** WHAT NEEDS TO BE DONE **
In the items below, quote word for word every line from the one containing "### 其他类型的网站地图" through the one containing "地理数据:你可以使用一个特殊的 KML 网站地图，为谷歌提供更好的数据，显示你的企业在哪里。", including both of those lines.

** DATA UNDER STUDY **
=== Section Start ===
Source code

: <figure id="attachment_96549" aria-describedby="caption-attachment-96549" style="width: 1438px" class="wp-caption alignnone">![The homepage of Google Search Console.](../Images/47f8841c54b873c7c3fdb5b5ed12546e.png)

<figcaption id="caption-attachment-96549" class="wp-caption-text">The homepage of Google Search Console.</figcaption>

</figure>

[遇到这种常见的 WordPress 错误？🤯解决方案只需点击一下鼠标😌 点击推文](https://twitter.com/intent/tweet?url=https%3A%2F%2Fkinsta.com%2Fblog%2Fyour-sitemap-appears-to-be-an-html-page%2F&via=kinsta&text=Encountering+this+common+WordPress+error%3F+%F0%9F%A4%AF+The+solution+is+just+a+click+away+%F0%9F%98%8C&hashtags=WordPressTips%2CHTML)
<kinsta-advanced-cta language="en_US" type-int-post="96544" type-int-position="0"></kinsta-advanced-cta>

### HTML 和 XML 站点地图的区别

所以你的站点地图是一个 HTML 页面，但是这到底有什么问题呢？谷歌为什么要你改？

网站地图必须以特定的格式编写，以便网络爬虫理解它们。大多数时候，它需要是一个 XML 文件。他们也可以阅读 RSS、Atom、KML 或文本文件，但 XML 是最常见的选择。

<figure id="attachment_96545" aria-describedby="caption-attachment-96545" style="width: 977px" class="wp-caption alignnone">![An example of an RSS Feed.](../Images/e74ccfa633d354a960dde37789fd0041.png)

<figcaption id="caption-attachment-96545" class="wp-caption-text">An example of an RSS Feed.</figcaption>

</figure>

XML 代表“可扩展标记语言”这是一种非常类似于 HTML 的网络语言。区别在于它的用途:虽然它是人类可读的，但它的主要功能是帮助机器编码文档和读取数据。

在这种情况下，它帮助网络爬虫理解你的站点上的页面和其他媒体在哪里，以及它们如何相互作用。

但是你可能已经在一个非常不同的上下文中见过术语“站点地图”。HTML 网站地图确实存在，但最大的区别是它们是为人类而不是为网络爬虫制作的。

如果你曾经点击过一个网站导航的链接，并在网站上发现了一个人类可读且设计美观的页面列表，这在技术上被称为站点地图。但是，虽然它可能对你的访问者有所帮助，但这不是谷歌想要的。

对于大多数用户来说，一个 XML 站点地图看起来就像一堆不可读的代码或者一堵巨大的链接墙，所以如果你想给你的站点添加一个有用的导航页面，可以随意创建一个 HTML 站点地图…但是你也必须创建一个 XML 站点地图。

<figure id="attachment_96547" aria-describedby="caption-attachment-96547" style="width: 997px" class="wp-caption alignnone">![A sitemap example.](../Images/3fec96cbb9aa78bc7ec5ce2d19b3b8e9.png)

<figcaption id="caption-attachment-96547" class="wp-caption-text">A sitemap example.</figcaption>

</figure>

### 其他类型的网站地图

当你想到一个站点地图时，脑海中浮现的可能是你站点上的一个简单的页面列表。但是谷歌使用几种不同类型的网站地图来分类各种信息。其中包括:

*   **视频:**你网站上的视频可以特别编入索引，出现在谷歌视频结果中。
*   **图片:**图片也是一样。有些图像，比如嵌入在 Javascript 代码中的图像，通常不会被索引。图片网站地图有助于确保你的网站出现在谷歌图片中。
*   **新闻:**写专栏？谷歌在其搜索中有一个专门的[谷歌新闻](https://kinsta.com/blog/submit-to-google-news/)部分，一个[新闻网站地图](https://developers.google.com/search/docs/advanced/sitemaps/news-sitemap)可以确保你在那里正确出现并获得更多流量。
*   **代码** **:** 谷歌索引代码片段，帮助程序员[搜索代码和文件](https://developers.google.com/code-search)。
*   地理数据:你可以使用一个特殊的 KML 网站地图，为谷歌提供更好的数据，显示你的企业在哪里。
=== Section End ===
=== Section Start ===
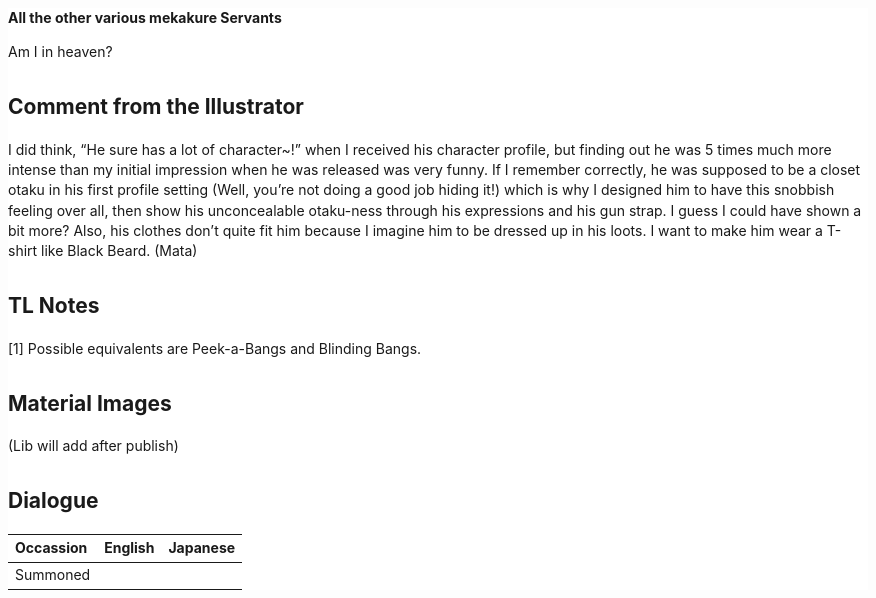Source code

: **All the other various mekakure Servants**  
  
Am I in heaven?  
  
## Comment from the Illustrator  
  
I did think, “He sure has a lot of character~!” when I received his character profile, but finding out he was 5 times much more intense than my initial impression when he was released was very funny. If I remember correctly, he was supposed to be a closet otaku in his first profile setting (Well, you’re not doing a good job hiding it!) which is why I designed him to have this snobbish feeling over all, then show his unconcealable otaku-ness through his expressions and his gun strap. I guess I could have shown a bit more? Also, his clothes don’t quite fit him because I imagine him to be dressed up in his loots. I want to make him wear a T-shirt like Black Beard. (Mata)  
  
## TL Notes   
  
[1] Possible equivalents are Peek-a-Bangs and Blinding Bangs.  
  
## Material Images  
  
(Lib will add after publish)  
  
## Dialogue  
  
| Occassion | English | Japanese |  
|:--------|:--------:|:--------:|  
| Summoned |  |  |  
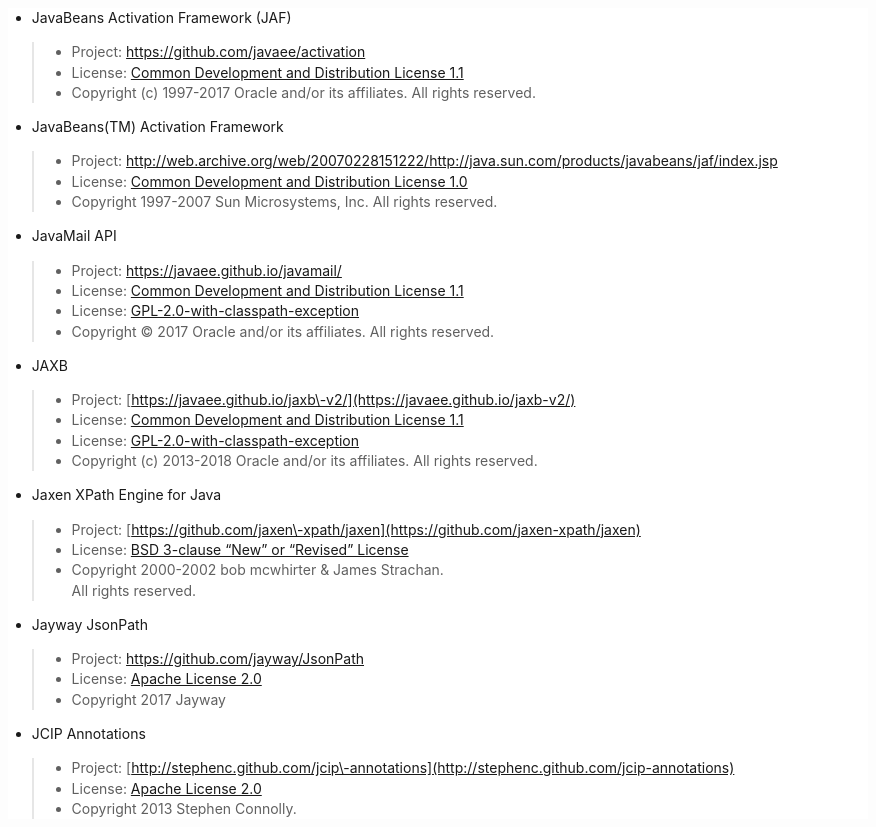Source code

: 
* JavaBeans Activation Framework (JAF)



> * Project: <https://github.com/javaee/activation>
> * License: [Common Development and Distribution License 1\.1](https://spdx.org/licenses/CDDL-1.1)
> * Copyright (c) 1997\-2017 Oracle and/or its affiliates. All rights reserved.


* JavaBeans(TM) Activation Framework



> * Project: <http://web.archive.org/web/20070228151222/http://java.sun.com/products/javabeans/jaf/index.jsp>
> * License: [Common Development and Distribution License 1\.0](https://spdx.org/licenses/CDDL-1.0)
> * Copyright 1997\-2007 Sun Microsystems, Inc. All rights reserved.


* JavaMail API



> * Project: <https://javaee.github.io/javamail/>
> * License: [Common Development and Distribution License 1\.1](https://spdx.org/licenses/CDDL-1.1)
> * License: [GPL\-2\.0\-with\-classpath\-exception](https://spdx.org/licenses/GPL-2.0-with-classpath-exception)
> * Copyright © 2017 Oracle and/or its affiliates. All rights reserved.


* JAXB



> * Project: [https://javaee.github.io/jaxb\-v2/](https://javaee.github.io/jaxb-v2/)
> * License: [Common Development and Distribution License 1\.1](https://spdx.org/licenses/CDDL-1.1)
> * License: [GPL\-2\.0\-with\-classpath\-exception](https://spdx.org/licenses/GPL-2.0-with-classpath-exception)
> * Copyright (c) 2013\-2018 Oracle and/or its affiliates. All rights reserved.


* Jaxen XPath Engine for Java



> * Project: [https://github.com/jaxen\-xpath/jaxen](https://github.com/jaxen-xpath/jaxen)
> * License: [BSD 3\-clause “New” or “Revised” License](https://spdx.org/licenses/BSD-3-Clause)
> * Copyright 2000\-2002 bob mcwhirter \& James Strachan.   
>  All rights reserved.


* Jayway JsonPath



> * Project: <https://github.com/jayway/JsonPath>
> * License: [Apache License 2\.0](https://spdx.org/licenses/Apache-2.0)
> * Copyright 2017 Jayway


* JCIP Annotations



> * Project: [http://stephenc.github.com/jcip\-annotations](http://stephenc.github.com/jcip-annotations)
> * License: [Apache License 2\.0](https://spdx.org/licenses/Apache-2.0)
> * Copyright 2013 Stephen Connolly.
=== Section End ===
** ANSWER SECTION **
### 其他类型的网站地图

当你想到一个站点地图时，脑海中浮现的可能是你站点上的一个简单的页面列表。但是谷歌使用几种不同类型的网站地图来分类各种信息。其中包括:

*   **视频:**你网站上的视频可以特别编入索引，出现在谷歌视频结果中。
*   **图片:**图片也是一样。有些图像，比如嵌入在 Javascript 代码中的图像，通常不会被索引。图片网站地图有助于确保你的网站出现在谷歌图片中。
*   **新闻:**写专栏？谷歌在其搜索中有一个专门的[谷歌新闻](https://kinsta.com/blog/submit-to-google-news/)部分，一个[新闻网站地图](https://developers.google.com/search/docs/advanced/sitemaps/news-sitemap)可以确保你在那里正确出现并获得更多流量。
*   **代码** **:** 谷歌索引代码片段，帮助程序员[搜索代码和文件](https://developers.google.com/code-search)。
*   地理数据:你可以使用一个特殊的 KML 网站地图，为谷歌提供更好的数据，显示你的企业在哪里。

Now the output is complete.